[P57-04] スペックルトラッキング法を用いた正常小児における左室ストレイン解析-2Dと3Dの比較―
Keywords:左室ストレイン, 3D, 2D
【背景】3D-speckle tracking(ST)はthrough plane現象などの2D-STに内在する問題を根本的に解決しうるが、一方2Dのframe rate (FR)に比べて3Dのvolume rate(VR)が低いことは、ストレイン値を過小評価する可能性がある。【目的】正常小児の左室のおける3D-STと2D-STの比較を行う。【対象】15歳以下の正常学童81例(男42例、女39例)、平均8.9±2.3歳。【方法】iE33(Phillips)を用いて左室の3D、および2Dデータを記録し、TomTec社の解析ソフト4DLV-functionと2DLV-functionを用いてそれぞれのlongitudinal strain (LS)とcircumferential strain (CS)を解析。3D-STでは左室全体のLS(3D-GLS)とCS(3D-GCS)を計測。2D-STでは心尖3断面を用いて、四腔断面(4CV)、二腔断面(2CV)、そして長軸断面(LAX)のLSを計測し、3断面の平均値を2D-GLSとした。2D-STによるCSは短軸3断面(心基部(B), 中央(M),心尖(A)についてそれぞれ計測し、3断面の平均値を2D-GCSとした。相関分析、paired t-test、およびANOVAを用いて検討した。p<0.05を有意とした。【結果】3DのVRは中央値33(20-60)/sec、2Dのframe rateは心尖断面=65(34-92)/sec、短軸断面=81(45-118)/secで、VRが有意に低かった。3D-GLS:-23.9±2.7%、2D-GLS:-25.5±2.4%(r=0.26,p<0.05);LS: 4CV:-25.4±3.4%(r=0.24); 2CV:-24.7±3.7(r=0.22); LAX:-23.8±3.8(r=0.10)(p<0.05)。
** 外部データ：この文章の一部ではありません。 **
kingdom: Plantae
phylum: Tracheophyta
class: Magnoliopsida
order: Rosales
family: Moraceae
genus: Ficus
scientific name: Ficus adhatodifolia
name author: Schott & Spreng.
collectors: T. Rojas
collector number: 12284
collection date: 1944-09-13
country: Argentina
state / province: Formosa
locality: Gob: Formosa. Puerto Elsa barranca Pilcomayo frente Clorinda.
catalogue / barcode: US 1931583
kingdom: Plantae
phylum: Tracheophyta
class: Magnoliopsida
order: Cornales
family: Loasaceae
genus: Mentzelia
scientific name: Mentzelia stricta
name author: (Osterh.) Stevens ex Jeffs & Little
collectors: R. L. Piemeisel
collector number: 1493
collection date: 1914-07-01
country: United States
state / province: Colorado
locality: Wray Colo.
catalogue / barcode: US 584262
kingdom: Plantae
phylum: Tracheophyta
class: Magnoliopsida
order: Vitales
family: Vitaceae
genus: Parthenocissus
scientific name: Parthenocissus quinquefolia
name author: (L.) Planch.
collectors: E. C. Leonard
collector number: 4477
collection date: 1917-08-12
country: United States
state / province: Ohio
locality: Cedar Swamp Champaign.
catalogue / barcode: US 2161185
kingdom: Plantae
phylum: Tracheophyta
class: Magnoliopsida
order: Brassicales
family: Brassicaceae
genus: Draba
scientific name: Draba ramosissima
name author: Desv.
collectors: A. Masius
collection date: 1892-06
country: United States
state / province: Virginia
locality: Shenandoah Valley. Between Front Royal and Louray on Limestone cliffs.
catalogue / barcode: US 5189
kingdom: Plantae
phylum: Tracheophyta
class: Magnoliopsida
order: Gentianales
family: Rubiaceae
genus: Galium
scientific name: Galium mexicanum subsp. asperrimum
3D-GCS: 28.2±2.7% ; 2D-GCS: 28.2±8.0%(r=0.06,p=0.95); CS: B: 28.3±4.9%(r=0.19); M: 29.2±4.6%(r=0.02); A: 27.8±5.8%(r=0.22)(p=0.41) 【考察】GLSは2Dと3Dで弱い相関を認めたが、絶対値は3Dが小さい値となった。一方、GCSは相関を認めないものの、数値の有意差を認めなかった。臨床で使用するうえで2Dと3DのST解析値が完全には一致しないことを認識しておく必要がある。